Food / Wellbeing

Make this lemon curd recipe this weekend for wholesome vibes

Lemon-curd-recipe

Lemon curd feels like this elusive sunshine coloured spread that only old people know how to make and only old people want to make, which I find insane, given how delicious it is and what little time it takes to make. It also feels like something you need a kilo of lemons for and at least one spare hour, which is also wrong.
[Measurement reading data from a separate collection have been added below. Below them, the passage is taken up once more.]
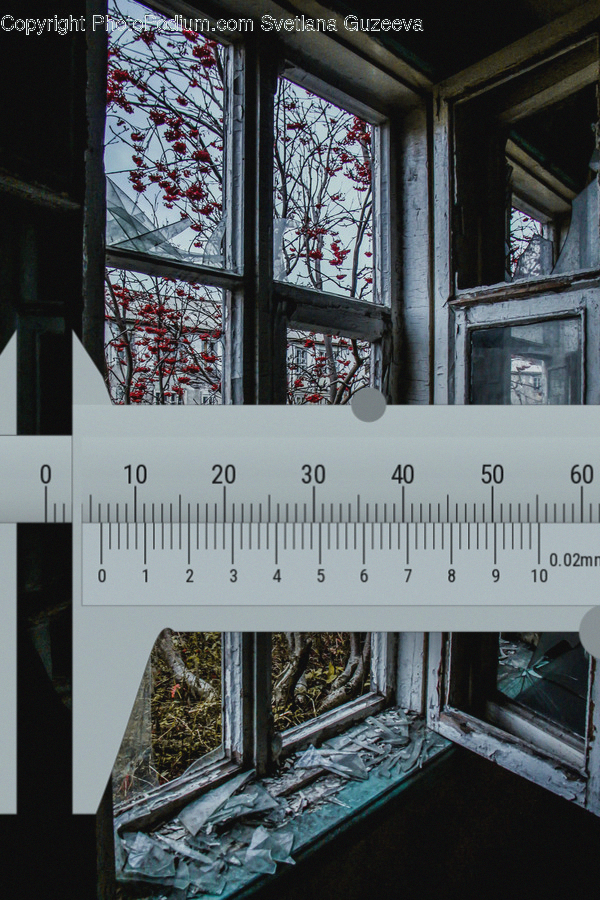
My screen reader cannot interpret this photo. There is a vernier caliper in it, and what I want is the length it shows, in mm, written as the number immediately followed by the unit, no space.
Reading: 6.2mm
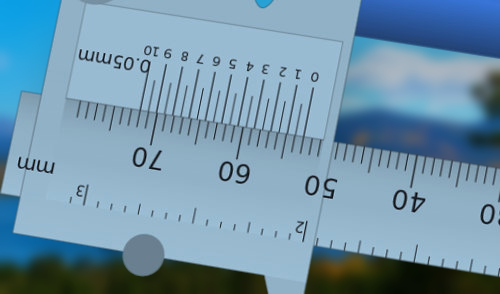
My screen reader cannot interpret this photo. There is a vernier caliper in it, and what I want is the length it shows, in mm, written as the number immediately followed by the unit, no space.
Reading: 53.0mm
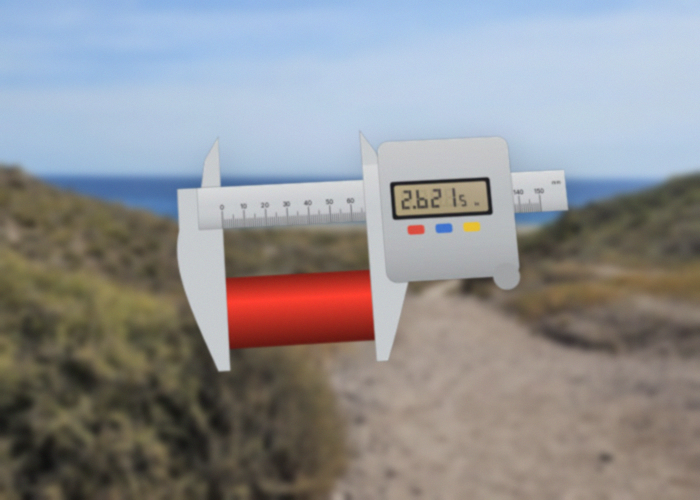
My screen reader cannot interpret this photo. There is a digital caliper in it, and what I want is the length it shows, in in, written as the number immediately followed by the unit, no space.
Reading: 2.6215in
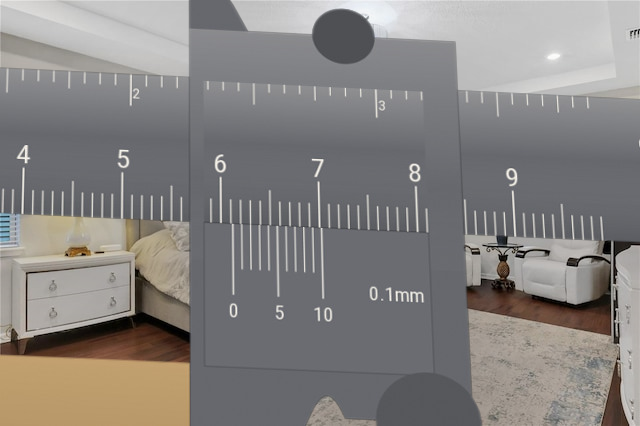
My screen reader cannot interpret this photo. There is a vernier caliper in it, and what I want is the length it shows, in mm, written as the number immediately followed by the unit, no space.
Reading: 61.2mm
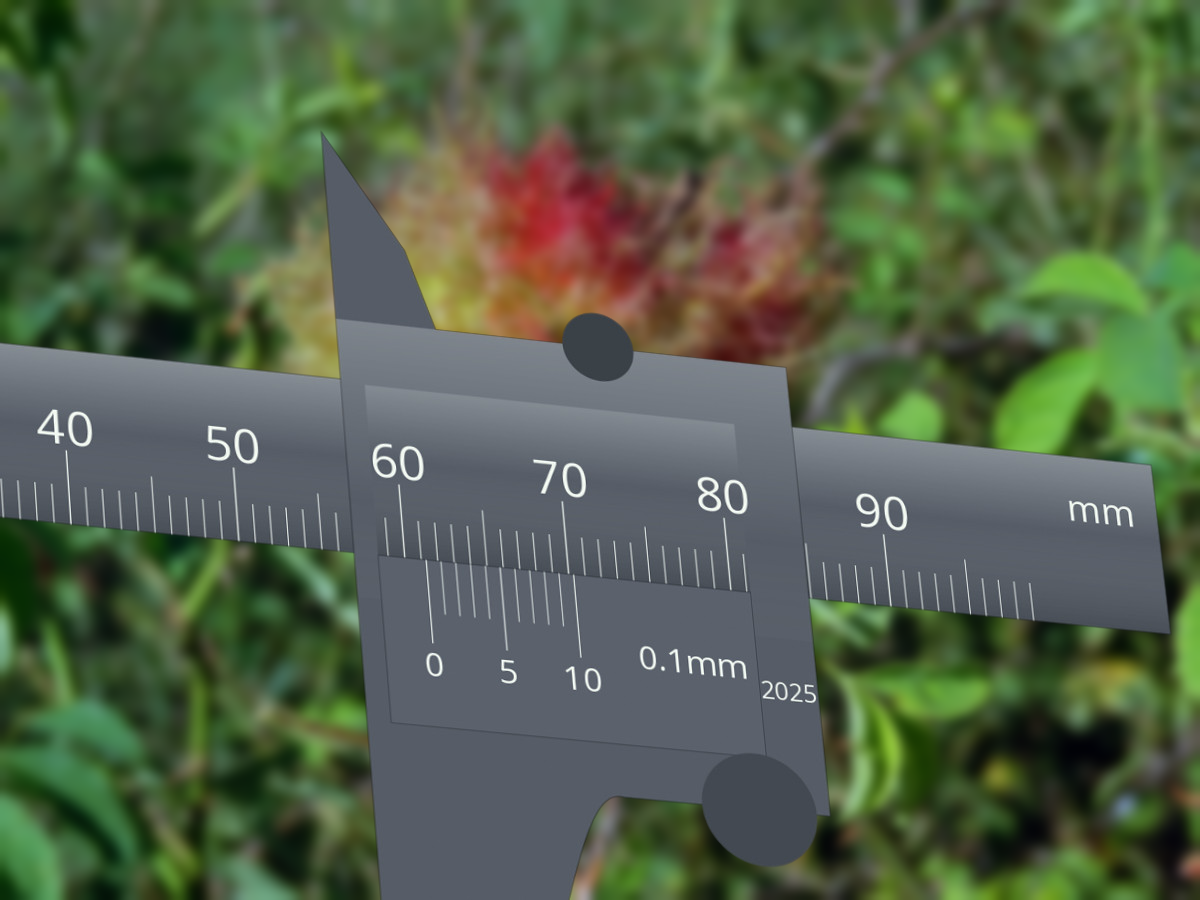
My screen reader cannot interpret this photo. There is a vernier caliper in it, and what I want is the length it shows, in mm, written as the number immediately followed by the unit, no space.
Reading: 61.3mm
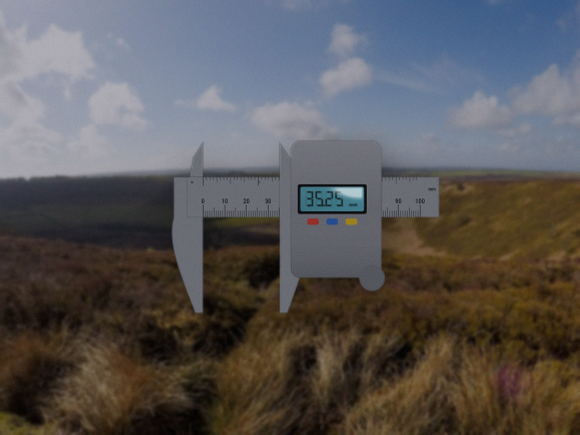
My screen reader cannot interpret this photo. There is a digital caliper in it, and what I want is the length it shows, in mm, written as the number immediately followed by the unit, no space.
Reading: 35.25mm
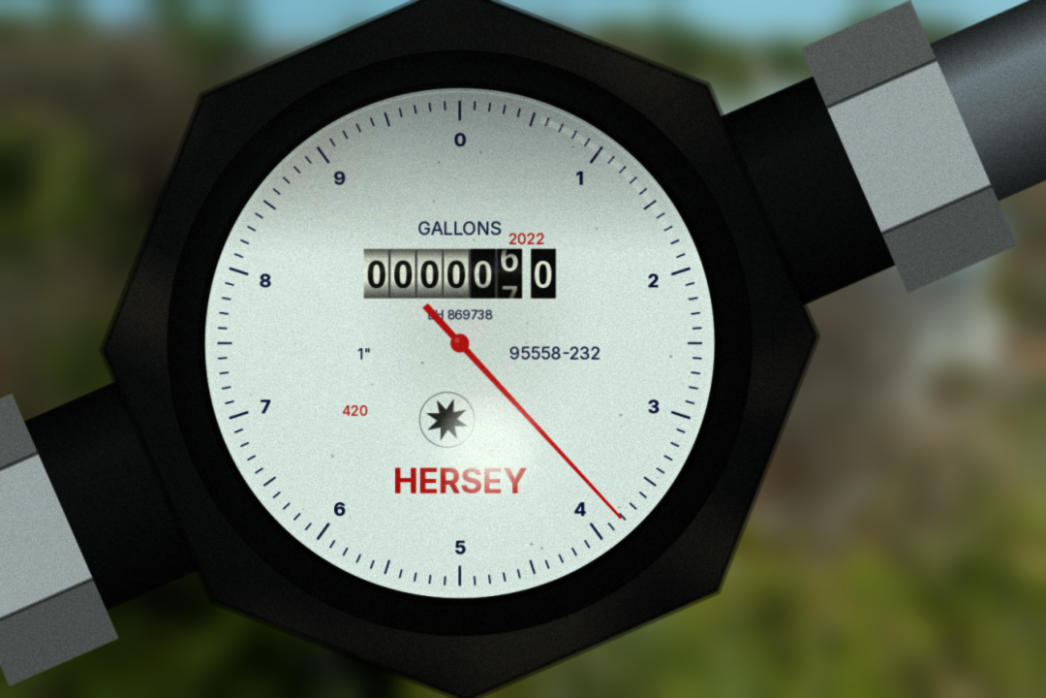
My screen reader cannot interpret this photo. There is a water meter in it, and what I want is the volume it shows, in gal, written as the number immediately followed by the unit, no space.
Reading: 63.8gal
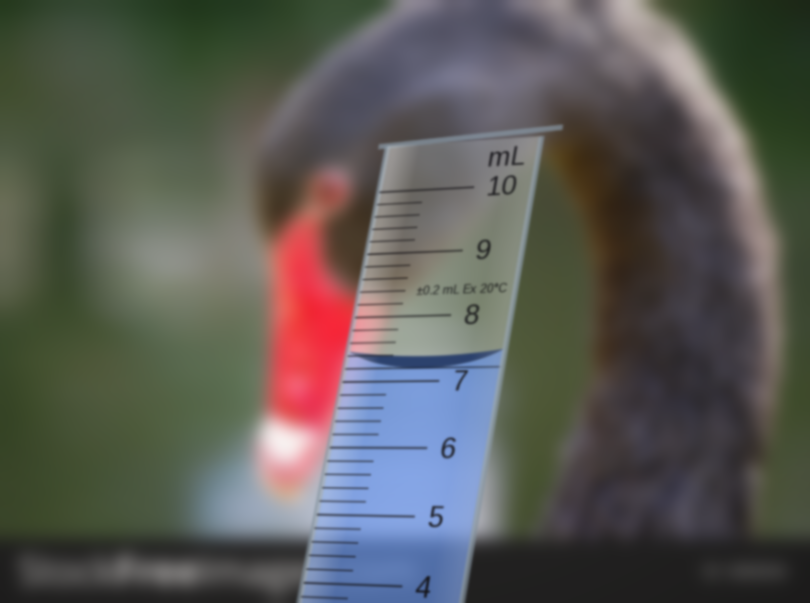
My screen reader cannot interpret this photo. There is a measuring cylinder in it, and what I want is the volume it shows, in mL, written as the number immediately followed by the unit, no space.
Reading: 7.2mL
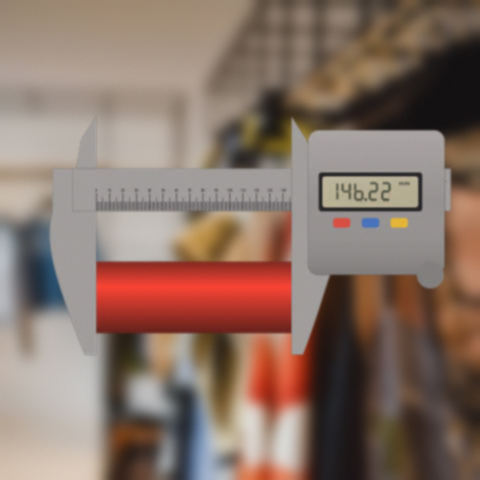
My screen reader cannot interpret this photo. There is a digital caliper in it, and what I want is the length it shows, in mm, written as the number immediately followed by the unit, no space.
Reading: 146.22mm
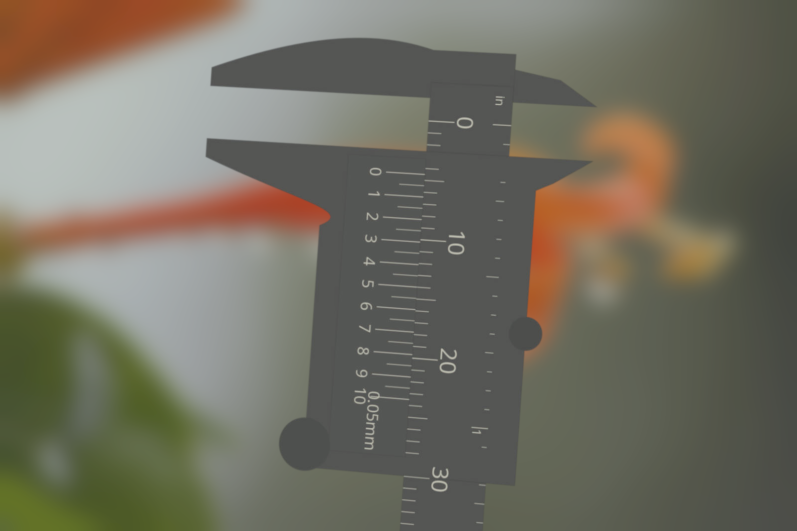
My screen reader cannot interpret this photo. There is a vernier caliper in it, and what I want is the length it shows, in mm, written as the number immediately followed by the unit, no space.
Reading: 4.5mm
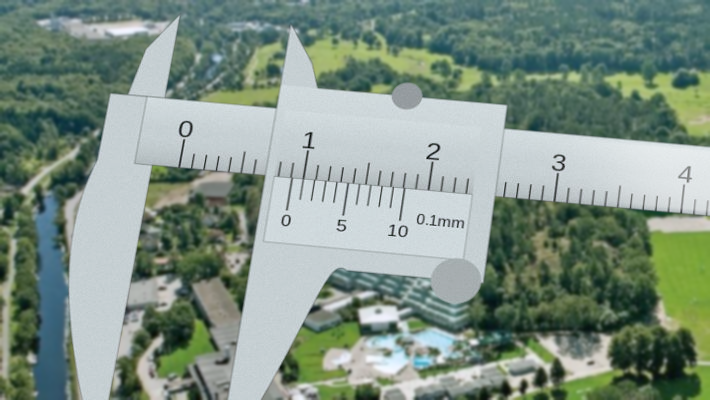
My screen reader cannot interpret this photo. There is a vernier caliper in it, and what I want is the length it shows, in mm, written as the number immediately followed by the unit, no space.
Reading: 9.1mm
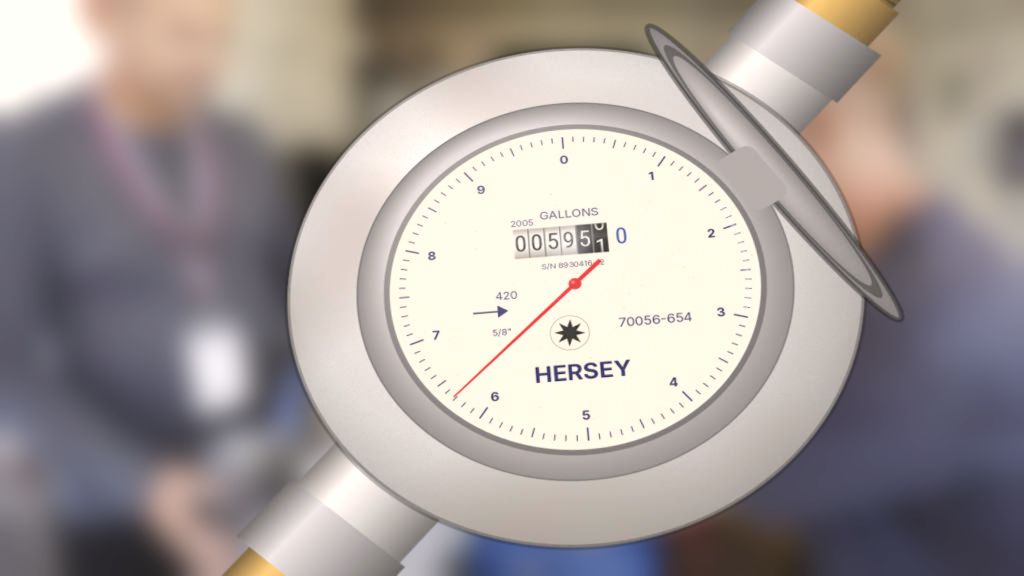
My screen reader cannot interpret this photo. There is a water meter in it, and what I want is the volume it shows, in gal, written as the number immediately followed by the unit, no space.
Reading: 59506.3gal
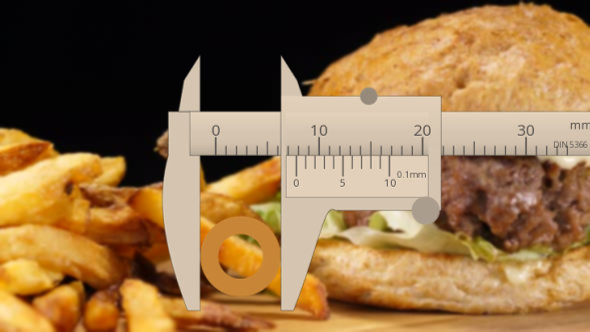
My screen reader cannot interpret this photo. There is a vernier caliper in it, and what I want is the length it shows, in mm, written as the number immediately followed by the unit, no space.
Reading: 7.8mm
Since we are all still cooking more and consistently lacking inspiration, why not try something new? Lemon curd is about as versatile as marmalade, but so much more joyful to consume. Slather on top of ricotta on freshly toasted bread, sandwich between two sponge cakes, or eat it by the spoonful out of the jar with your head in the fridge (my girlfriends' personal favourite method). Whichever sounds good to you, make on a Sunday and be the hero of whoever you live with. A fresh batch keeps jarred in the fridge for about a week.

lemon-curd-recipe

Ingredients:

3 eggs

2 egg yolks

3/4 cup sugar

Zest and juice of 1 lemon

Zest of 1 lime*

Juice of half the lime

150g cold unsalted butter

*if you don't have lime, use another lemon or different citrus.

Method:

  1. Beat your eggs, yolks, sugar, citrus zest and juice together in a bowl until combined.
  2. Cube your butter into 2cm x 2cm cubes, ensuring your butter is refrigerated.
  3. Add your lemon, egg and sugar mixture into a small saucepan on medium to low heat and stir consistently.
  4. Once your mixture has started to heat through, add cubes of butter in 3's, ensuring the cubes have melted before adding more, stirring throughout.
  5. While adding the butter, the mixture will start to thicken, if it starts to get too thick too quick and your mixture begins to cling to the bottom of the pan, take off the heat and whisk vigorously to cool down. Once cool, return to low heat and continue the process.
  6. Once all butter is incorporated your mixture should be thick, glossy and able to coat the back of a spoon.
  7. Take your curd off the heat and strain through a fine-mesh sieve into a sterilised jar.
  8. Refrigerate to cool and set and eat as soon as that happens.